After leaving Rokeby, we weren’t back on the main road long before the bus deviated again; this time through the suburb of Clarendon Vale. There is a significant building here. As some sort of counterpoint to the modern Catholic Church next to the John Paul II Catholic School, down the road before reaching the main road you can see a heritage quality, beautiful old sandstone church. This is St Matthews Anglican Church which comes with a reasonable size cemetery full of ancient headstones. Would be worth a stop-over on a future excursion.
Here’s some additional information to whet your appetite.
From http://members.optusnet.com.au/~tacplaci/rokeby.html#r13, “The first service in the area was conducted by the Chaplain of Van Diemen’s Land, the Reverend Robert Knopwood in 1821, and he agitated for a Church for many years. Whilst the first burial, that of Catherine Chipman, took place in 1827, the foundation stone for the church was laid in 1840 after Knopwood’s death (1838). Knopwood is buried here, in a plain coffin with no name plate. The Church and its fittings and furnishings, the churchyard and burial ground are on the Register of the National Estate.”
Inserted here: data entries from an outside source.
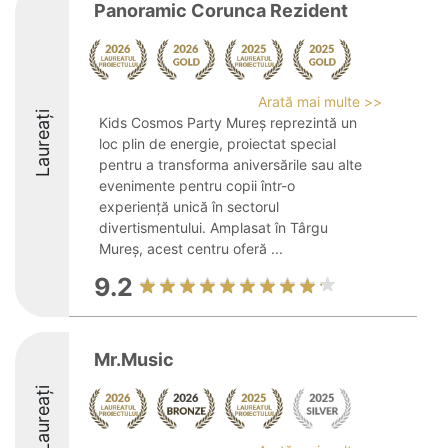
Panoramic Corunca Rezident
Arată mai multe >>
Laureați
Kids Cosmos Party Mureș reprezintă un
loc plin de energie, proiectat special
pentru a transforma aniversările sau alte
evenimente pentru copii într-o
experiență unică în sectorul
divertismentului. Amplasat în Târgu
Mureș, acest centru oferă ...
9.2
Mr.Music
Laureați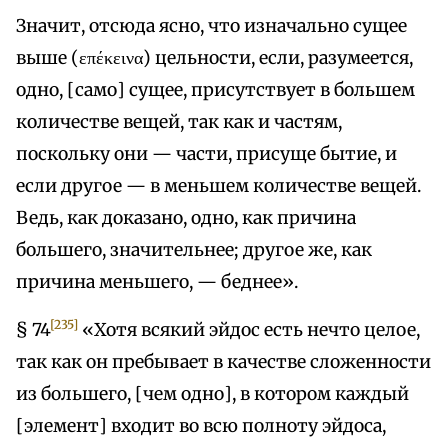
Значит, отсюда ясно, что изначально сущее
выше (επέκεινα) цельности, если, разумеется,
одно, [само] сущее, присутствует в большем
количестве вещей, так как и частям,
поскольку они — части, присуще бытие, и
если другое — в меньшем количестве вещей.
Ведь, как доказано, одно, как причина
большего, значительнее; другое же, как
причина меньшего, — беднее».
[235]
§ 74
«Хотя всякий эйдос есть нечто целое,
так как он пребывает в качестве сложенности
из большего, [чем одно], в котором каждый
[элемент] входит во всю полноту эйдоса,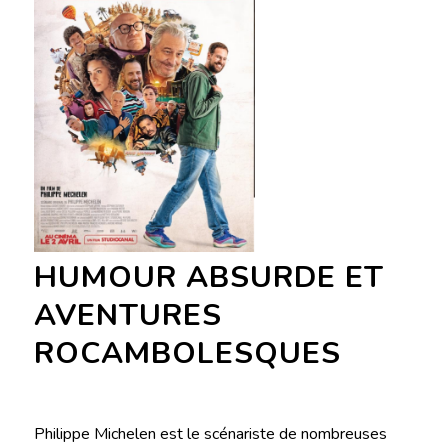
HUMOUR ABSURDE ET
AVENTURES
ROCAMBOLESQUES
Philippe Michelen est le scénariste de nombreuses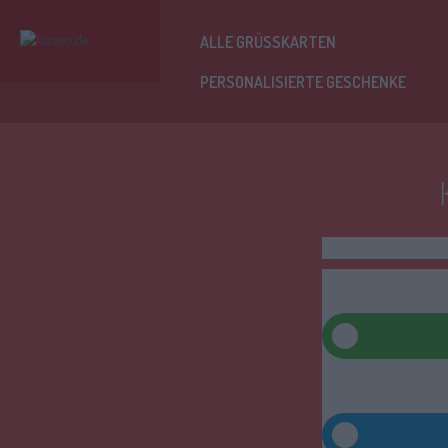
ALLE GRÜSSKARTEN
PERSONALISIERTE GESCHENKE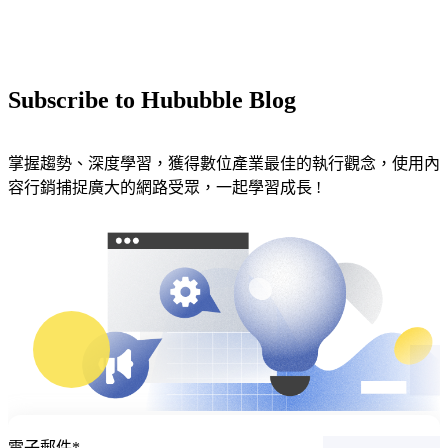
Subscribe to Hububble Blog
掌握趨勢、深度學習，獲得數位產業最佳的執行觀念，使用內
容行銷捕捉廣大的網路受眾，一起學習成長 !
電子郵件
*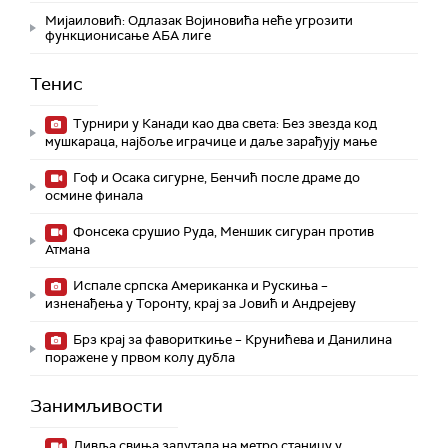
Мијаиловић: Одлазак Војиновића неће угрозити
функционисање АБА лиге
Тенис
Турнири у Канади као два света: Без звезда код
мушкараца, најбоље играчице и даље зарађују мање
Гоф и Осака сигурне, Бенчић после драме до
осмине финала
Фонсека срушио Руда, Меншик сигуран против
Атмана
Испале српска Американка и Рускиња –
изненађења у Торонту, крај за Јовић и Андрејеву
Брз крај за фавориткиње – Крунићева и Данилина
поражене у првом колу дубла
Занимљивости
Дивља свиња залутала на метро станицу у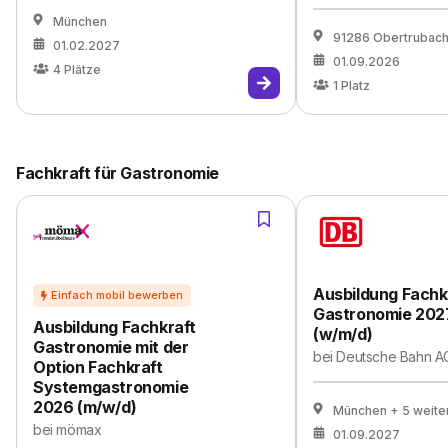
München
91286 Obertrubac
01.02.2027
01.09.2026
4
Plätze
1
Platz
Fachkraft für Gastronomie
Ausbildung Fachkr
Gastronomie 202
Ausbildung Fachkraft
(w/m/d)
Gastronomie mit der
bei
Deutsche Bahn A
Option Fachkraft
Systemgastronomie
2026 (m/w/d)
München
+ 5 weite
bei
mömax
01.09.2027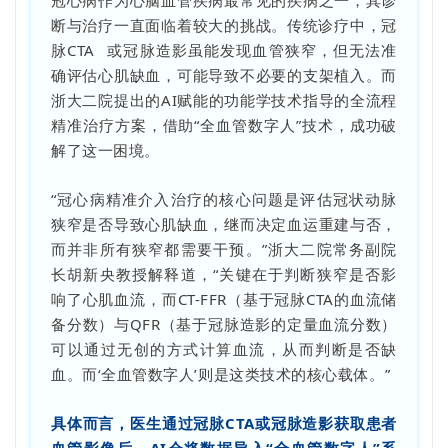
断与治疗一直面临着较大的挑战。传统诊疗中，
冠
脉CTA
或冠脉造影虽能发现血管狭窄，但无法准
确评估心肌缺血，可能导致不必要的支架植入。而
浙大二院提出的AI赋能的功能学技术指导的全流程
精准治疗方案，借助“全血管数字人”技术，成功破
解了这一困境。
“冠心病精准介入治疗的核心问题是评估冠状动脉
狭窄是否导致心肌缺血，继而决定血运重建与否，
而并非所有狭窄都需要干预。”浙大二院常务副院
长胡新央教授解释道，“关键在于判断狭窄是否影
响了心肌血流，而CT-FFR（基于冠脉CTA的血流储
备分数）与QFR（基于冠脉造影的定量血流分数）
可以通过无创的方式计算血流，从而判断是否缺
血。而‘全血管数字人’则是这类技术的核心载体。”
具体而言，医生通过冠脉CTA或冠脉造影获取患者
血管影像后，AI会将数据导入“全血管数字人”系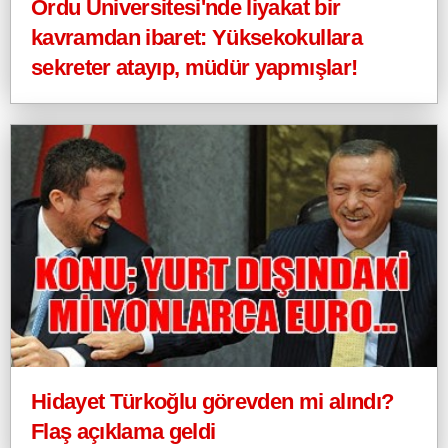
Ordu Üniversitesi'nde liyakat bir
kavramdan ibaret: Yüksekokullara
sekreter atayıp, müdür yapmışlar!
Hidayet Türkoğlu görevden mi alındı?
Flaş açıklama geldi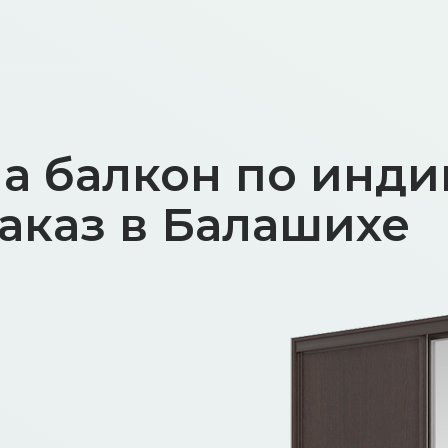
а балкон по инд
аказ в Балашихе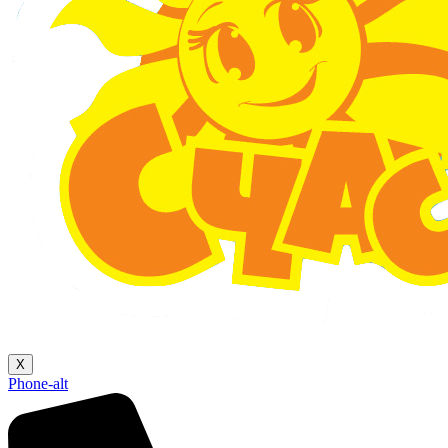
X
Phone-alt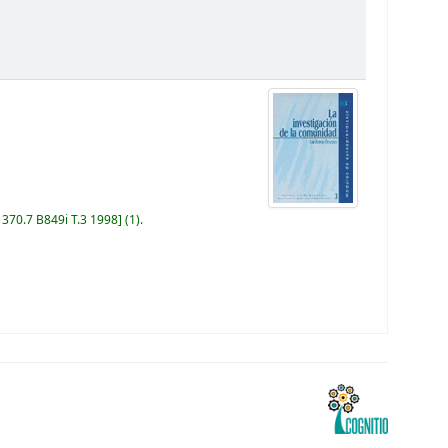
:
370.7 B849i T.3 1998
(1).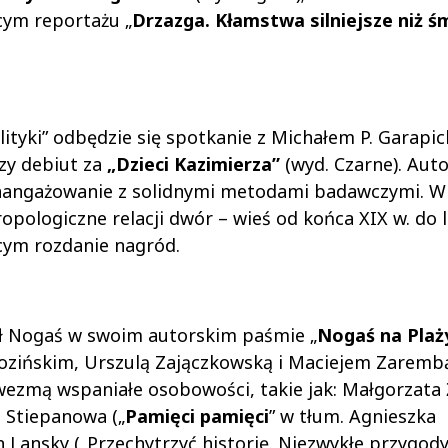
cym reportażu „
Drzazga. Kłamstwa silniejsze niż ś
tyki” odbędzie się spotkanie z Michałem P. Garapi
zy debiut za
„Dzieci Kazimierza”
(wyd. Czarne). Auto
 zaangażowanie z solidnymi metodami badawczymi. W
pologiczne relacji dwór – wieś od końca XIX w. do l
cym rozdanie nagród.
ał Nogaś w swoim autorskim paśmie „
Nogaś na Plaż
Łozińskim, Urszulą Zajączkowską i Maciejem Zaremb
wezmą wspaniałe osobowości, takie jak: Małgorzata
a Stiepanowa („
Pamięci pamięci
” w tłum. Agnieszka
n Lansky („Przechytrzyć historię. Niezwykłe przygod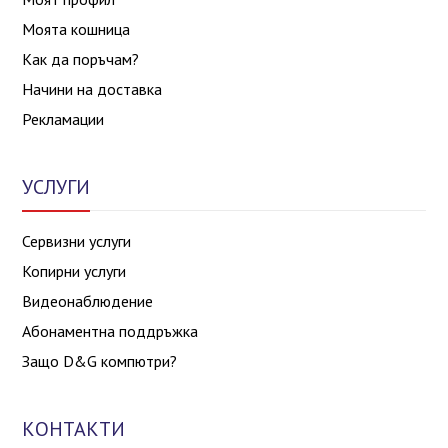
Моята кошница
Как да поръчам?
Начини на доставка
Рекламации
УСЛУГИ
Сервизни услуги
Копирни услуги
Видеонаблюдение
Абонаментна поддръжка
Защо D&G компютри?
КОНТАКТИ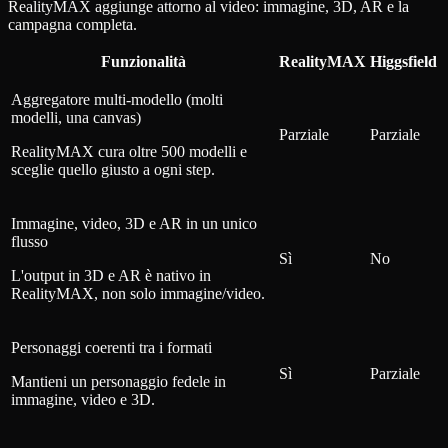
RealityMAX aggiunge attorno al video: immagine, 3D, AR e la
campagna completa.
Funzionalità
RealityMAX
Higgsfield
Aggregatore multi-modello (molti
modelli, una canvas)
Parziale
Parziale
RealityMAX cura oltre 500 modelli e
sceglie quello giusto a ogni step.
Immagine, video, 3D e AR in un unico
flusso
Sì
No
L'output in 3D e AR è nativo in
RealityMAX, non solo immagine/video.
Personaggi coerenti tra i formati
Sì
Parziale
Mantieni un personaggio fedele in
immagine, video e 3D.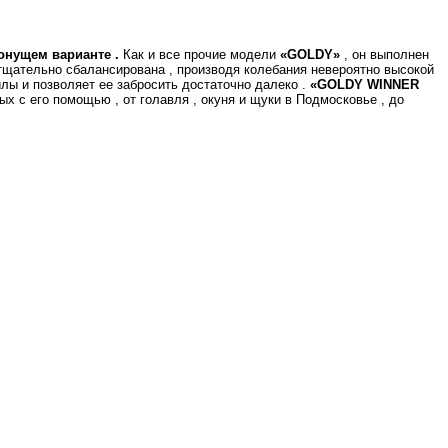
онущем варианте .
Как и все прочие модели
«GOLDY»
, он выполнен
 тщательно сбалансирована , производя колебания невероятно высокой
илы и позволяет ее забросить достаточно далеко .
«GOLDY WINNER
х с его помощью , от голавля , окуня и щуки в Подмосковье , до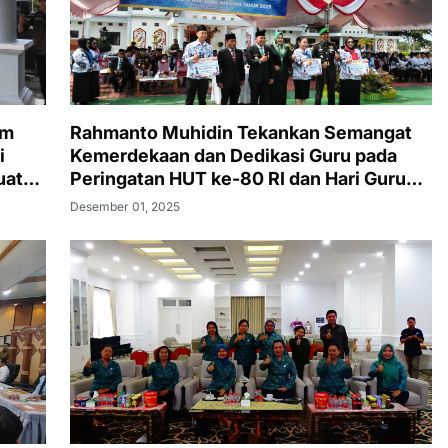
im
Rahmanto Muhidin Tekankan Semangat
i
Kemerdekaan dan Dedikasi Guru pada
uat
Peringatan HUT ke-80 RI dan Hari Guru
Nasional di Murung Raya
Desember 01, 2025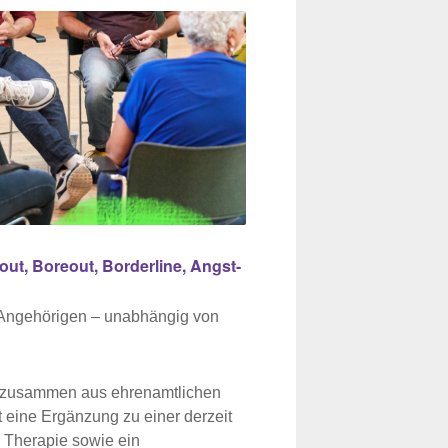
out, Boreout, Borderline, Angst-
nd Angehörigen – unabhängig von
ch zusammen aus ehrenamtlichen
t eine Ergänzung zu einer derzeit
 Therapie sowie ein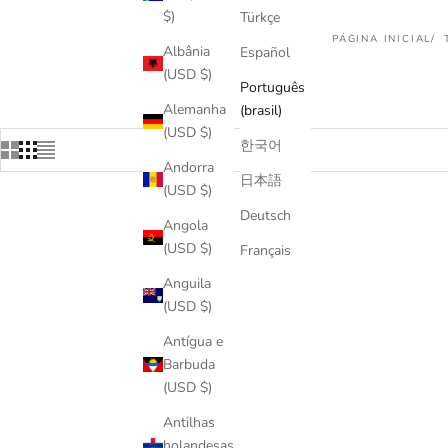
$)
Türkçe
PÁGINA INICIAL
Albânia
Español
(USD $)
Português
Alemanha
(brasil)
(USD $)
한국어
Andorra
日本語
(USD $)
Deutsch
Angola
(USD $)
Français
Anguila
(USD $)
Antígua e
Barbuda
(USD $)
Antilhas
holandesas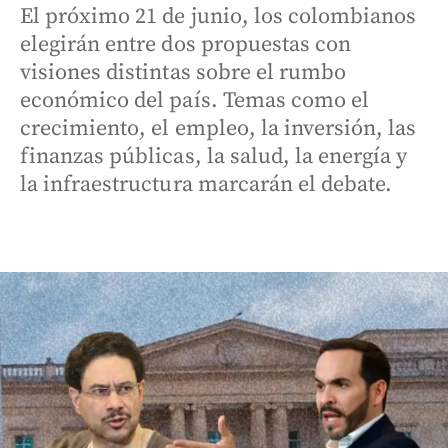
El próximo 21 de junio, los colombianos
elegirán entre dos propuestas con
visiones distintas sobre el rumbo
económico del país. Temas como el
crecimiento, el empleo, la inversión, las
finanzas públicas, la salud, la energía y
la infraestructura marcarán el debate.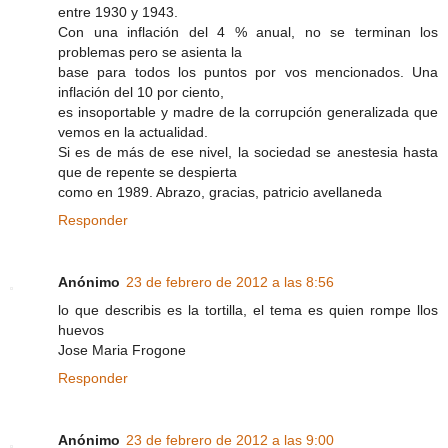
entre 1930 y 1943.
Con una inflación del 4 % anual, no se terminan los
problemas pero se asienta la
base para todos los puntos por vos mencionados. Una
inflación del 10 por ciento,
es insoportable y madre de la corrupción generalizada que
vemos en la actualidad.
Si es de más de ese nivel, la sociedad se anestesia hasta
que de repente se despierta
como en 1989. Abrazo, gracias, patricio avellaneda
Responder
Anónimo
23 de febrero de 2012 a las 8:56
lo que describis es la tortilla, el tema es quien rompe llos
huevos
Jose Maria Frogone
Responder
Anónimo
23 de febrero de 2012 a las 9:00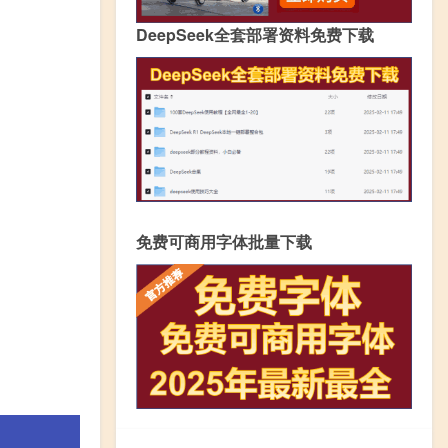
DeepSeek全套部署资料免费下载
免费可商用字体批量下载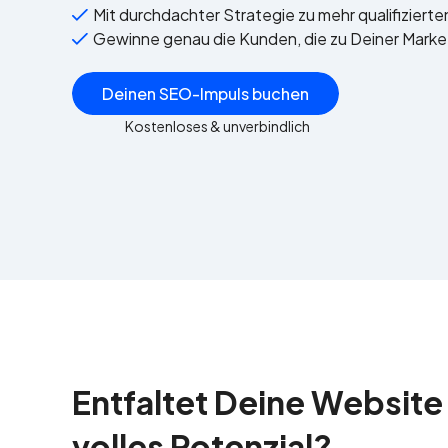
Mit durchdachter Strategie zu mehr qualifiziert
Gewinne genau die Kunden, die zu Deiner Mark
Deinen SEO-Impuls buchen
Kostenloses & unverbindlich
Entfaltet Deine Website 
volles Potenzial?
From http://www.ohta.org.au/organs/organs/Rokeby.html you can gather further information including photos by John Maidment of the simple but striking building (see below) – all the more so because there are no other grandiose buildings nearby.
Once the bus was back on the main road, we passed the suburb of Oakdowns on the left and the Tasmanian Police Academy on the right (the latter overlooking a glorious panorama of Ralph’s Bay) before taking a bend in the road and coasting down into the main drag of Lauderdale, a seaside suburb. The tide across Ralph’s Bay was out leaving the rippled mudflats visible.
With suburban build-up left behind after Lauderdale, the scenery became entirely rural, except for the short line of houses in the shopless village of Sandford.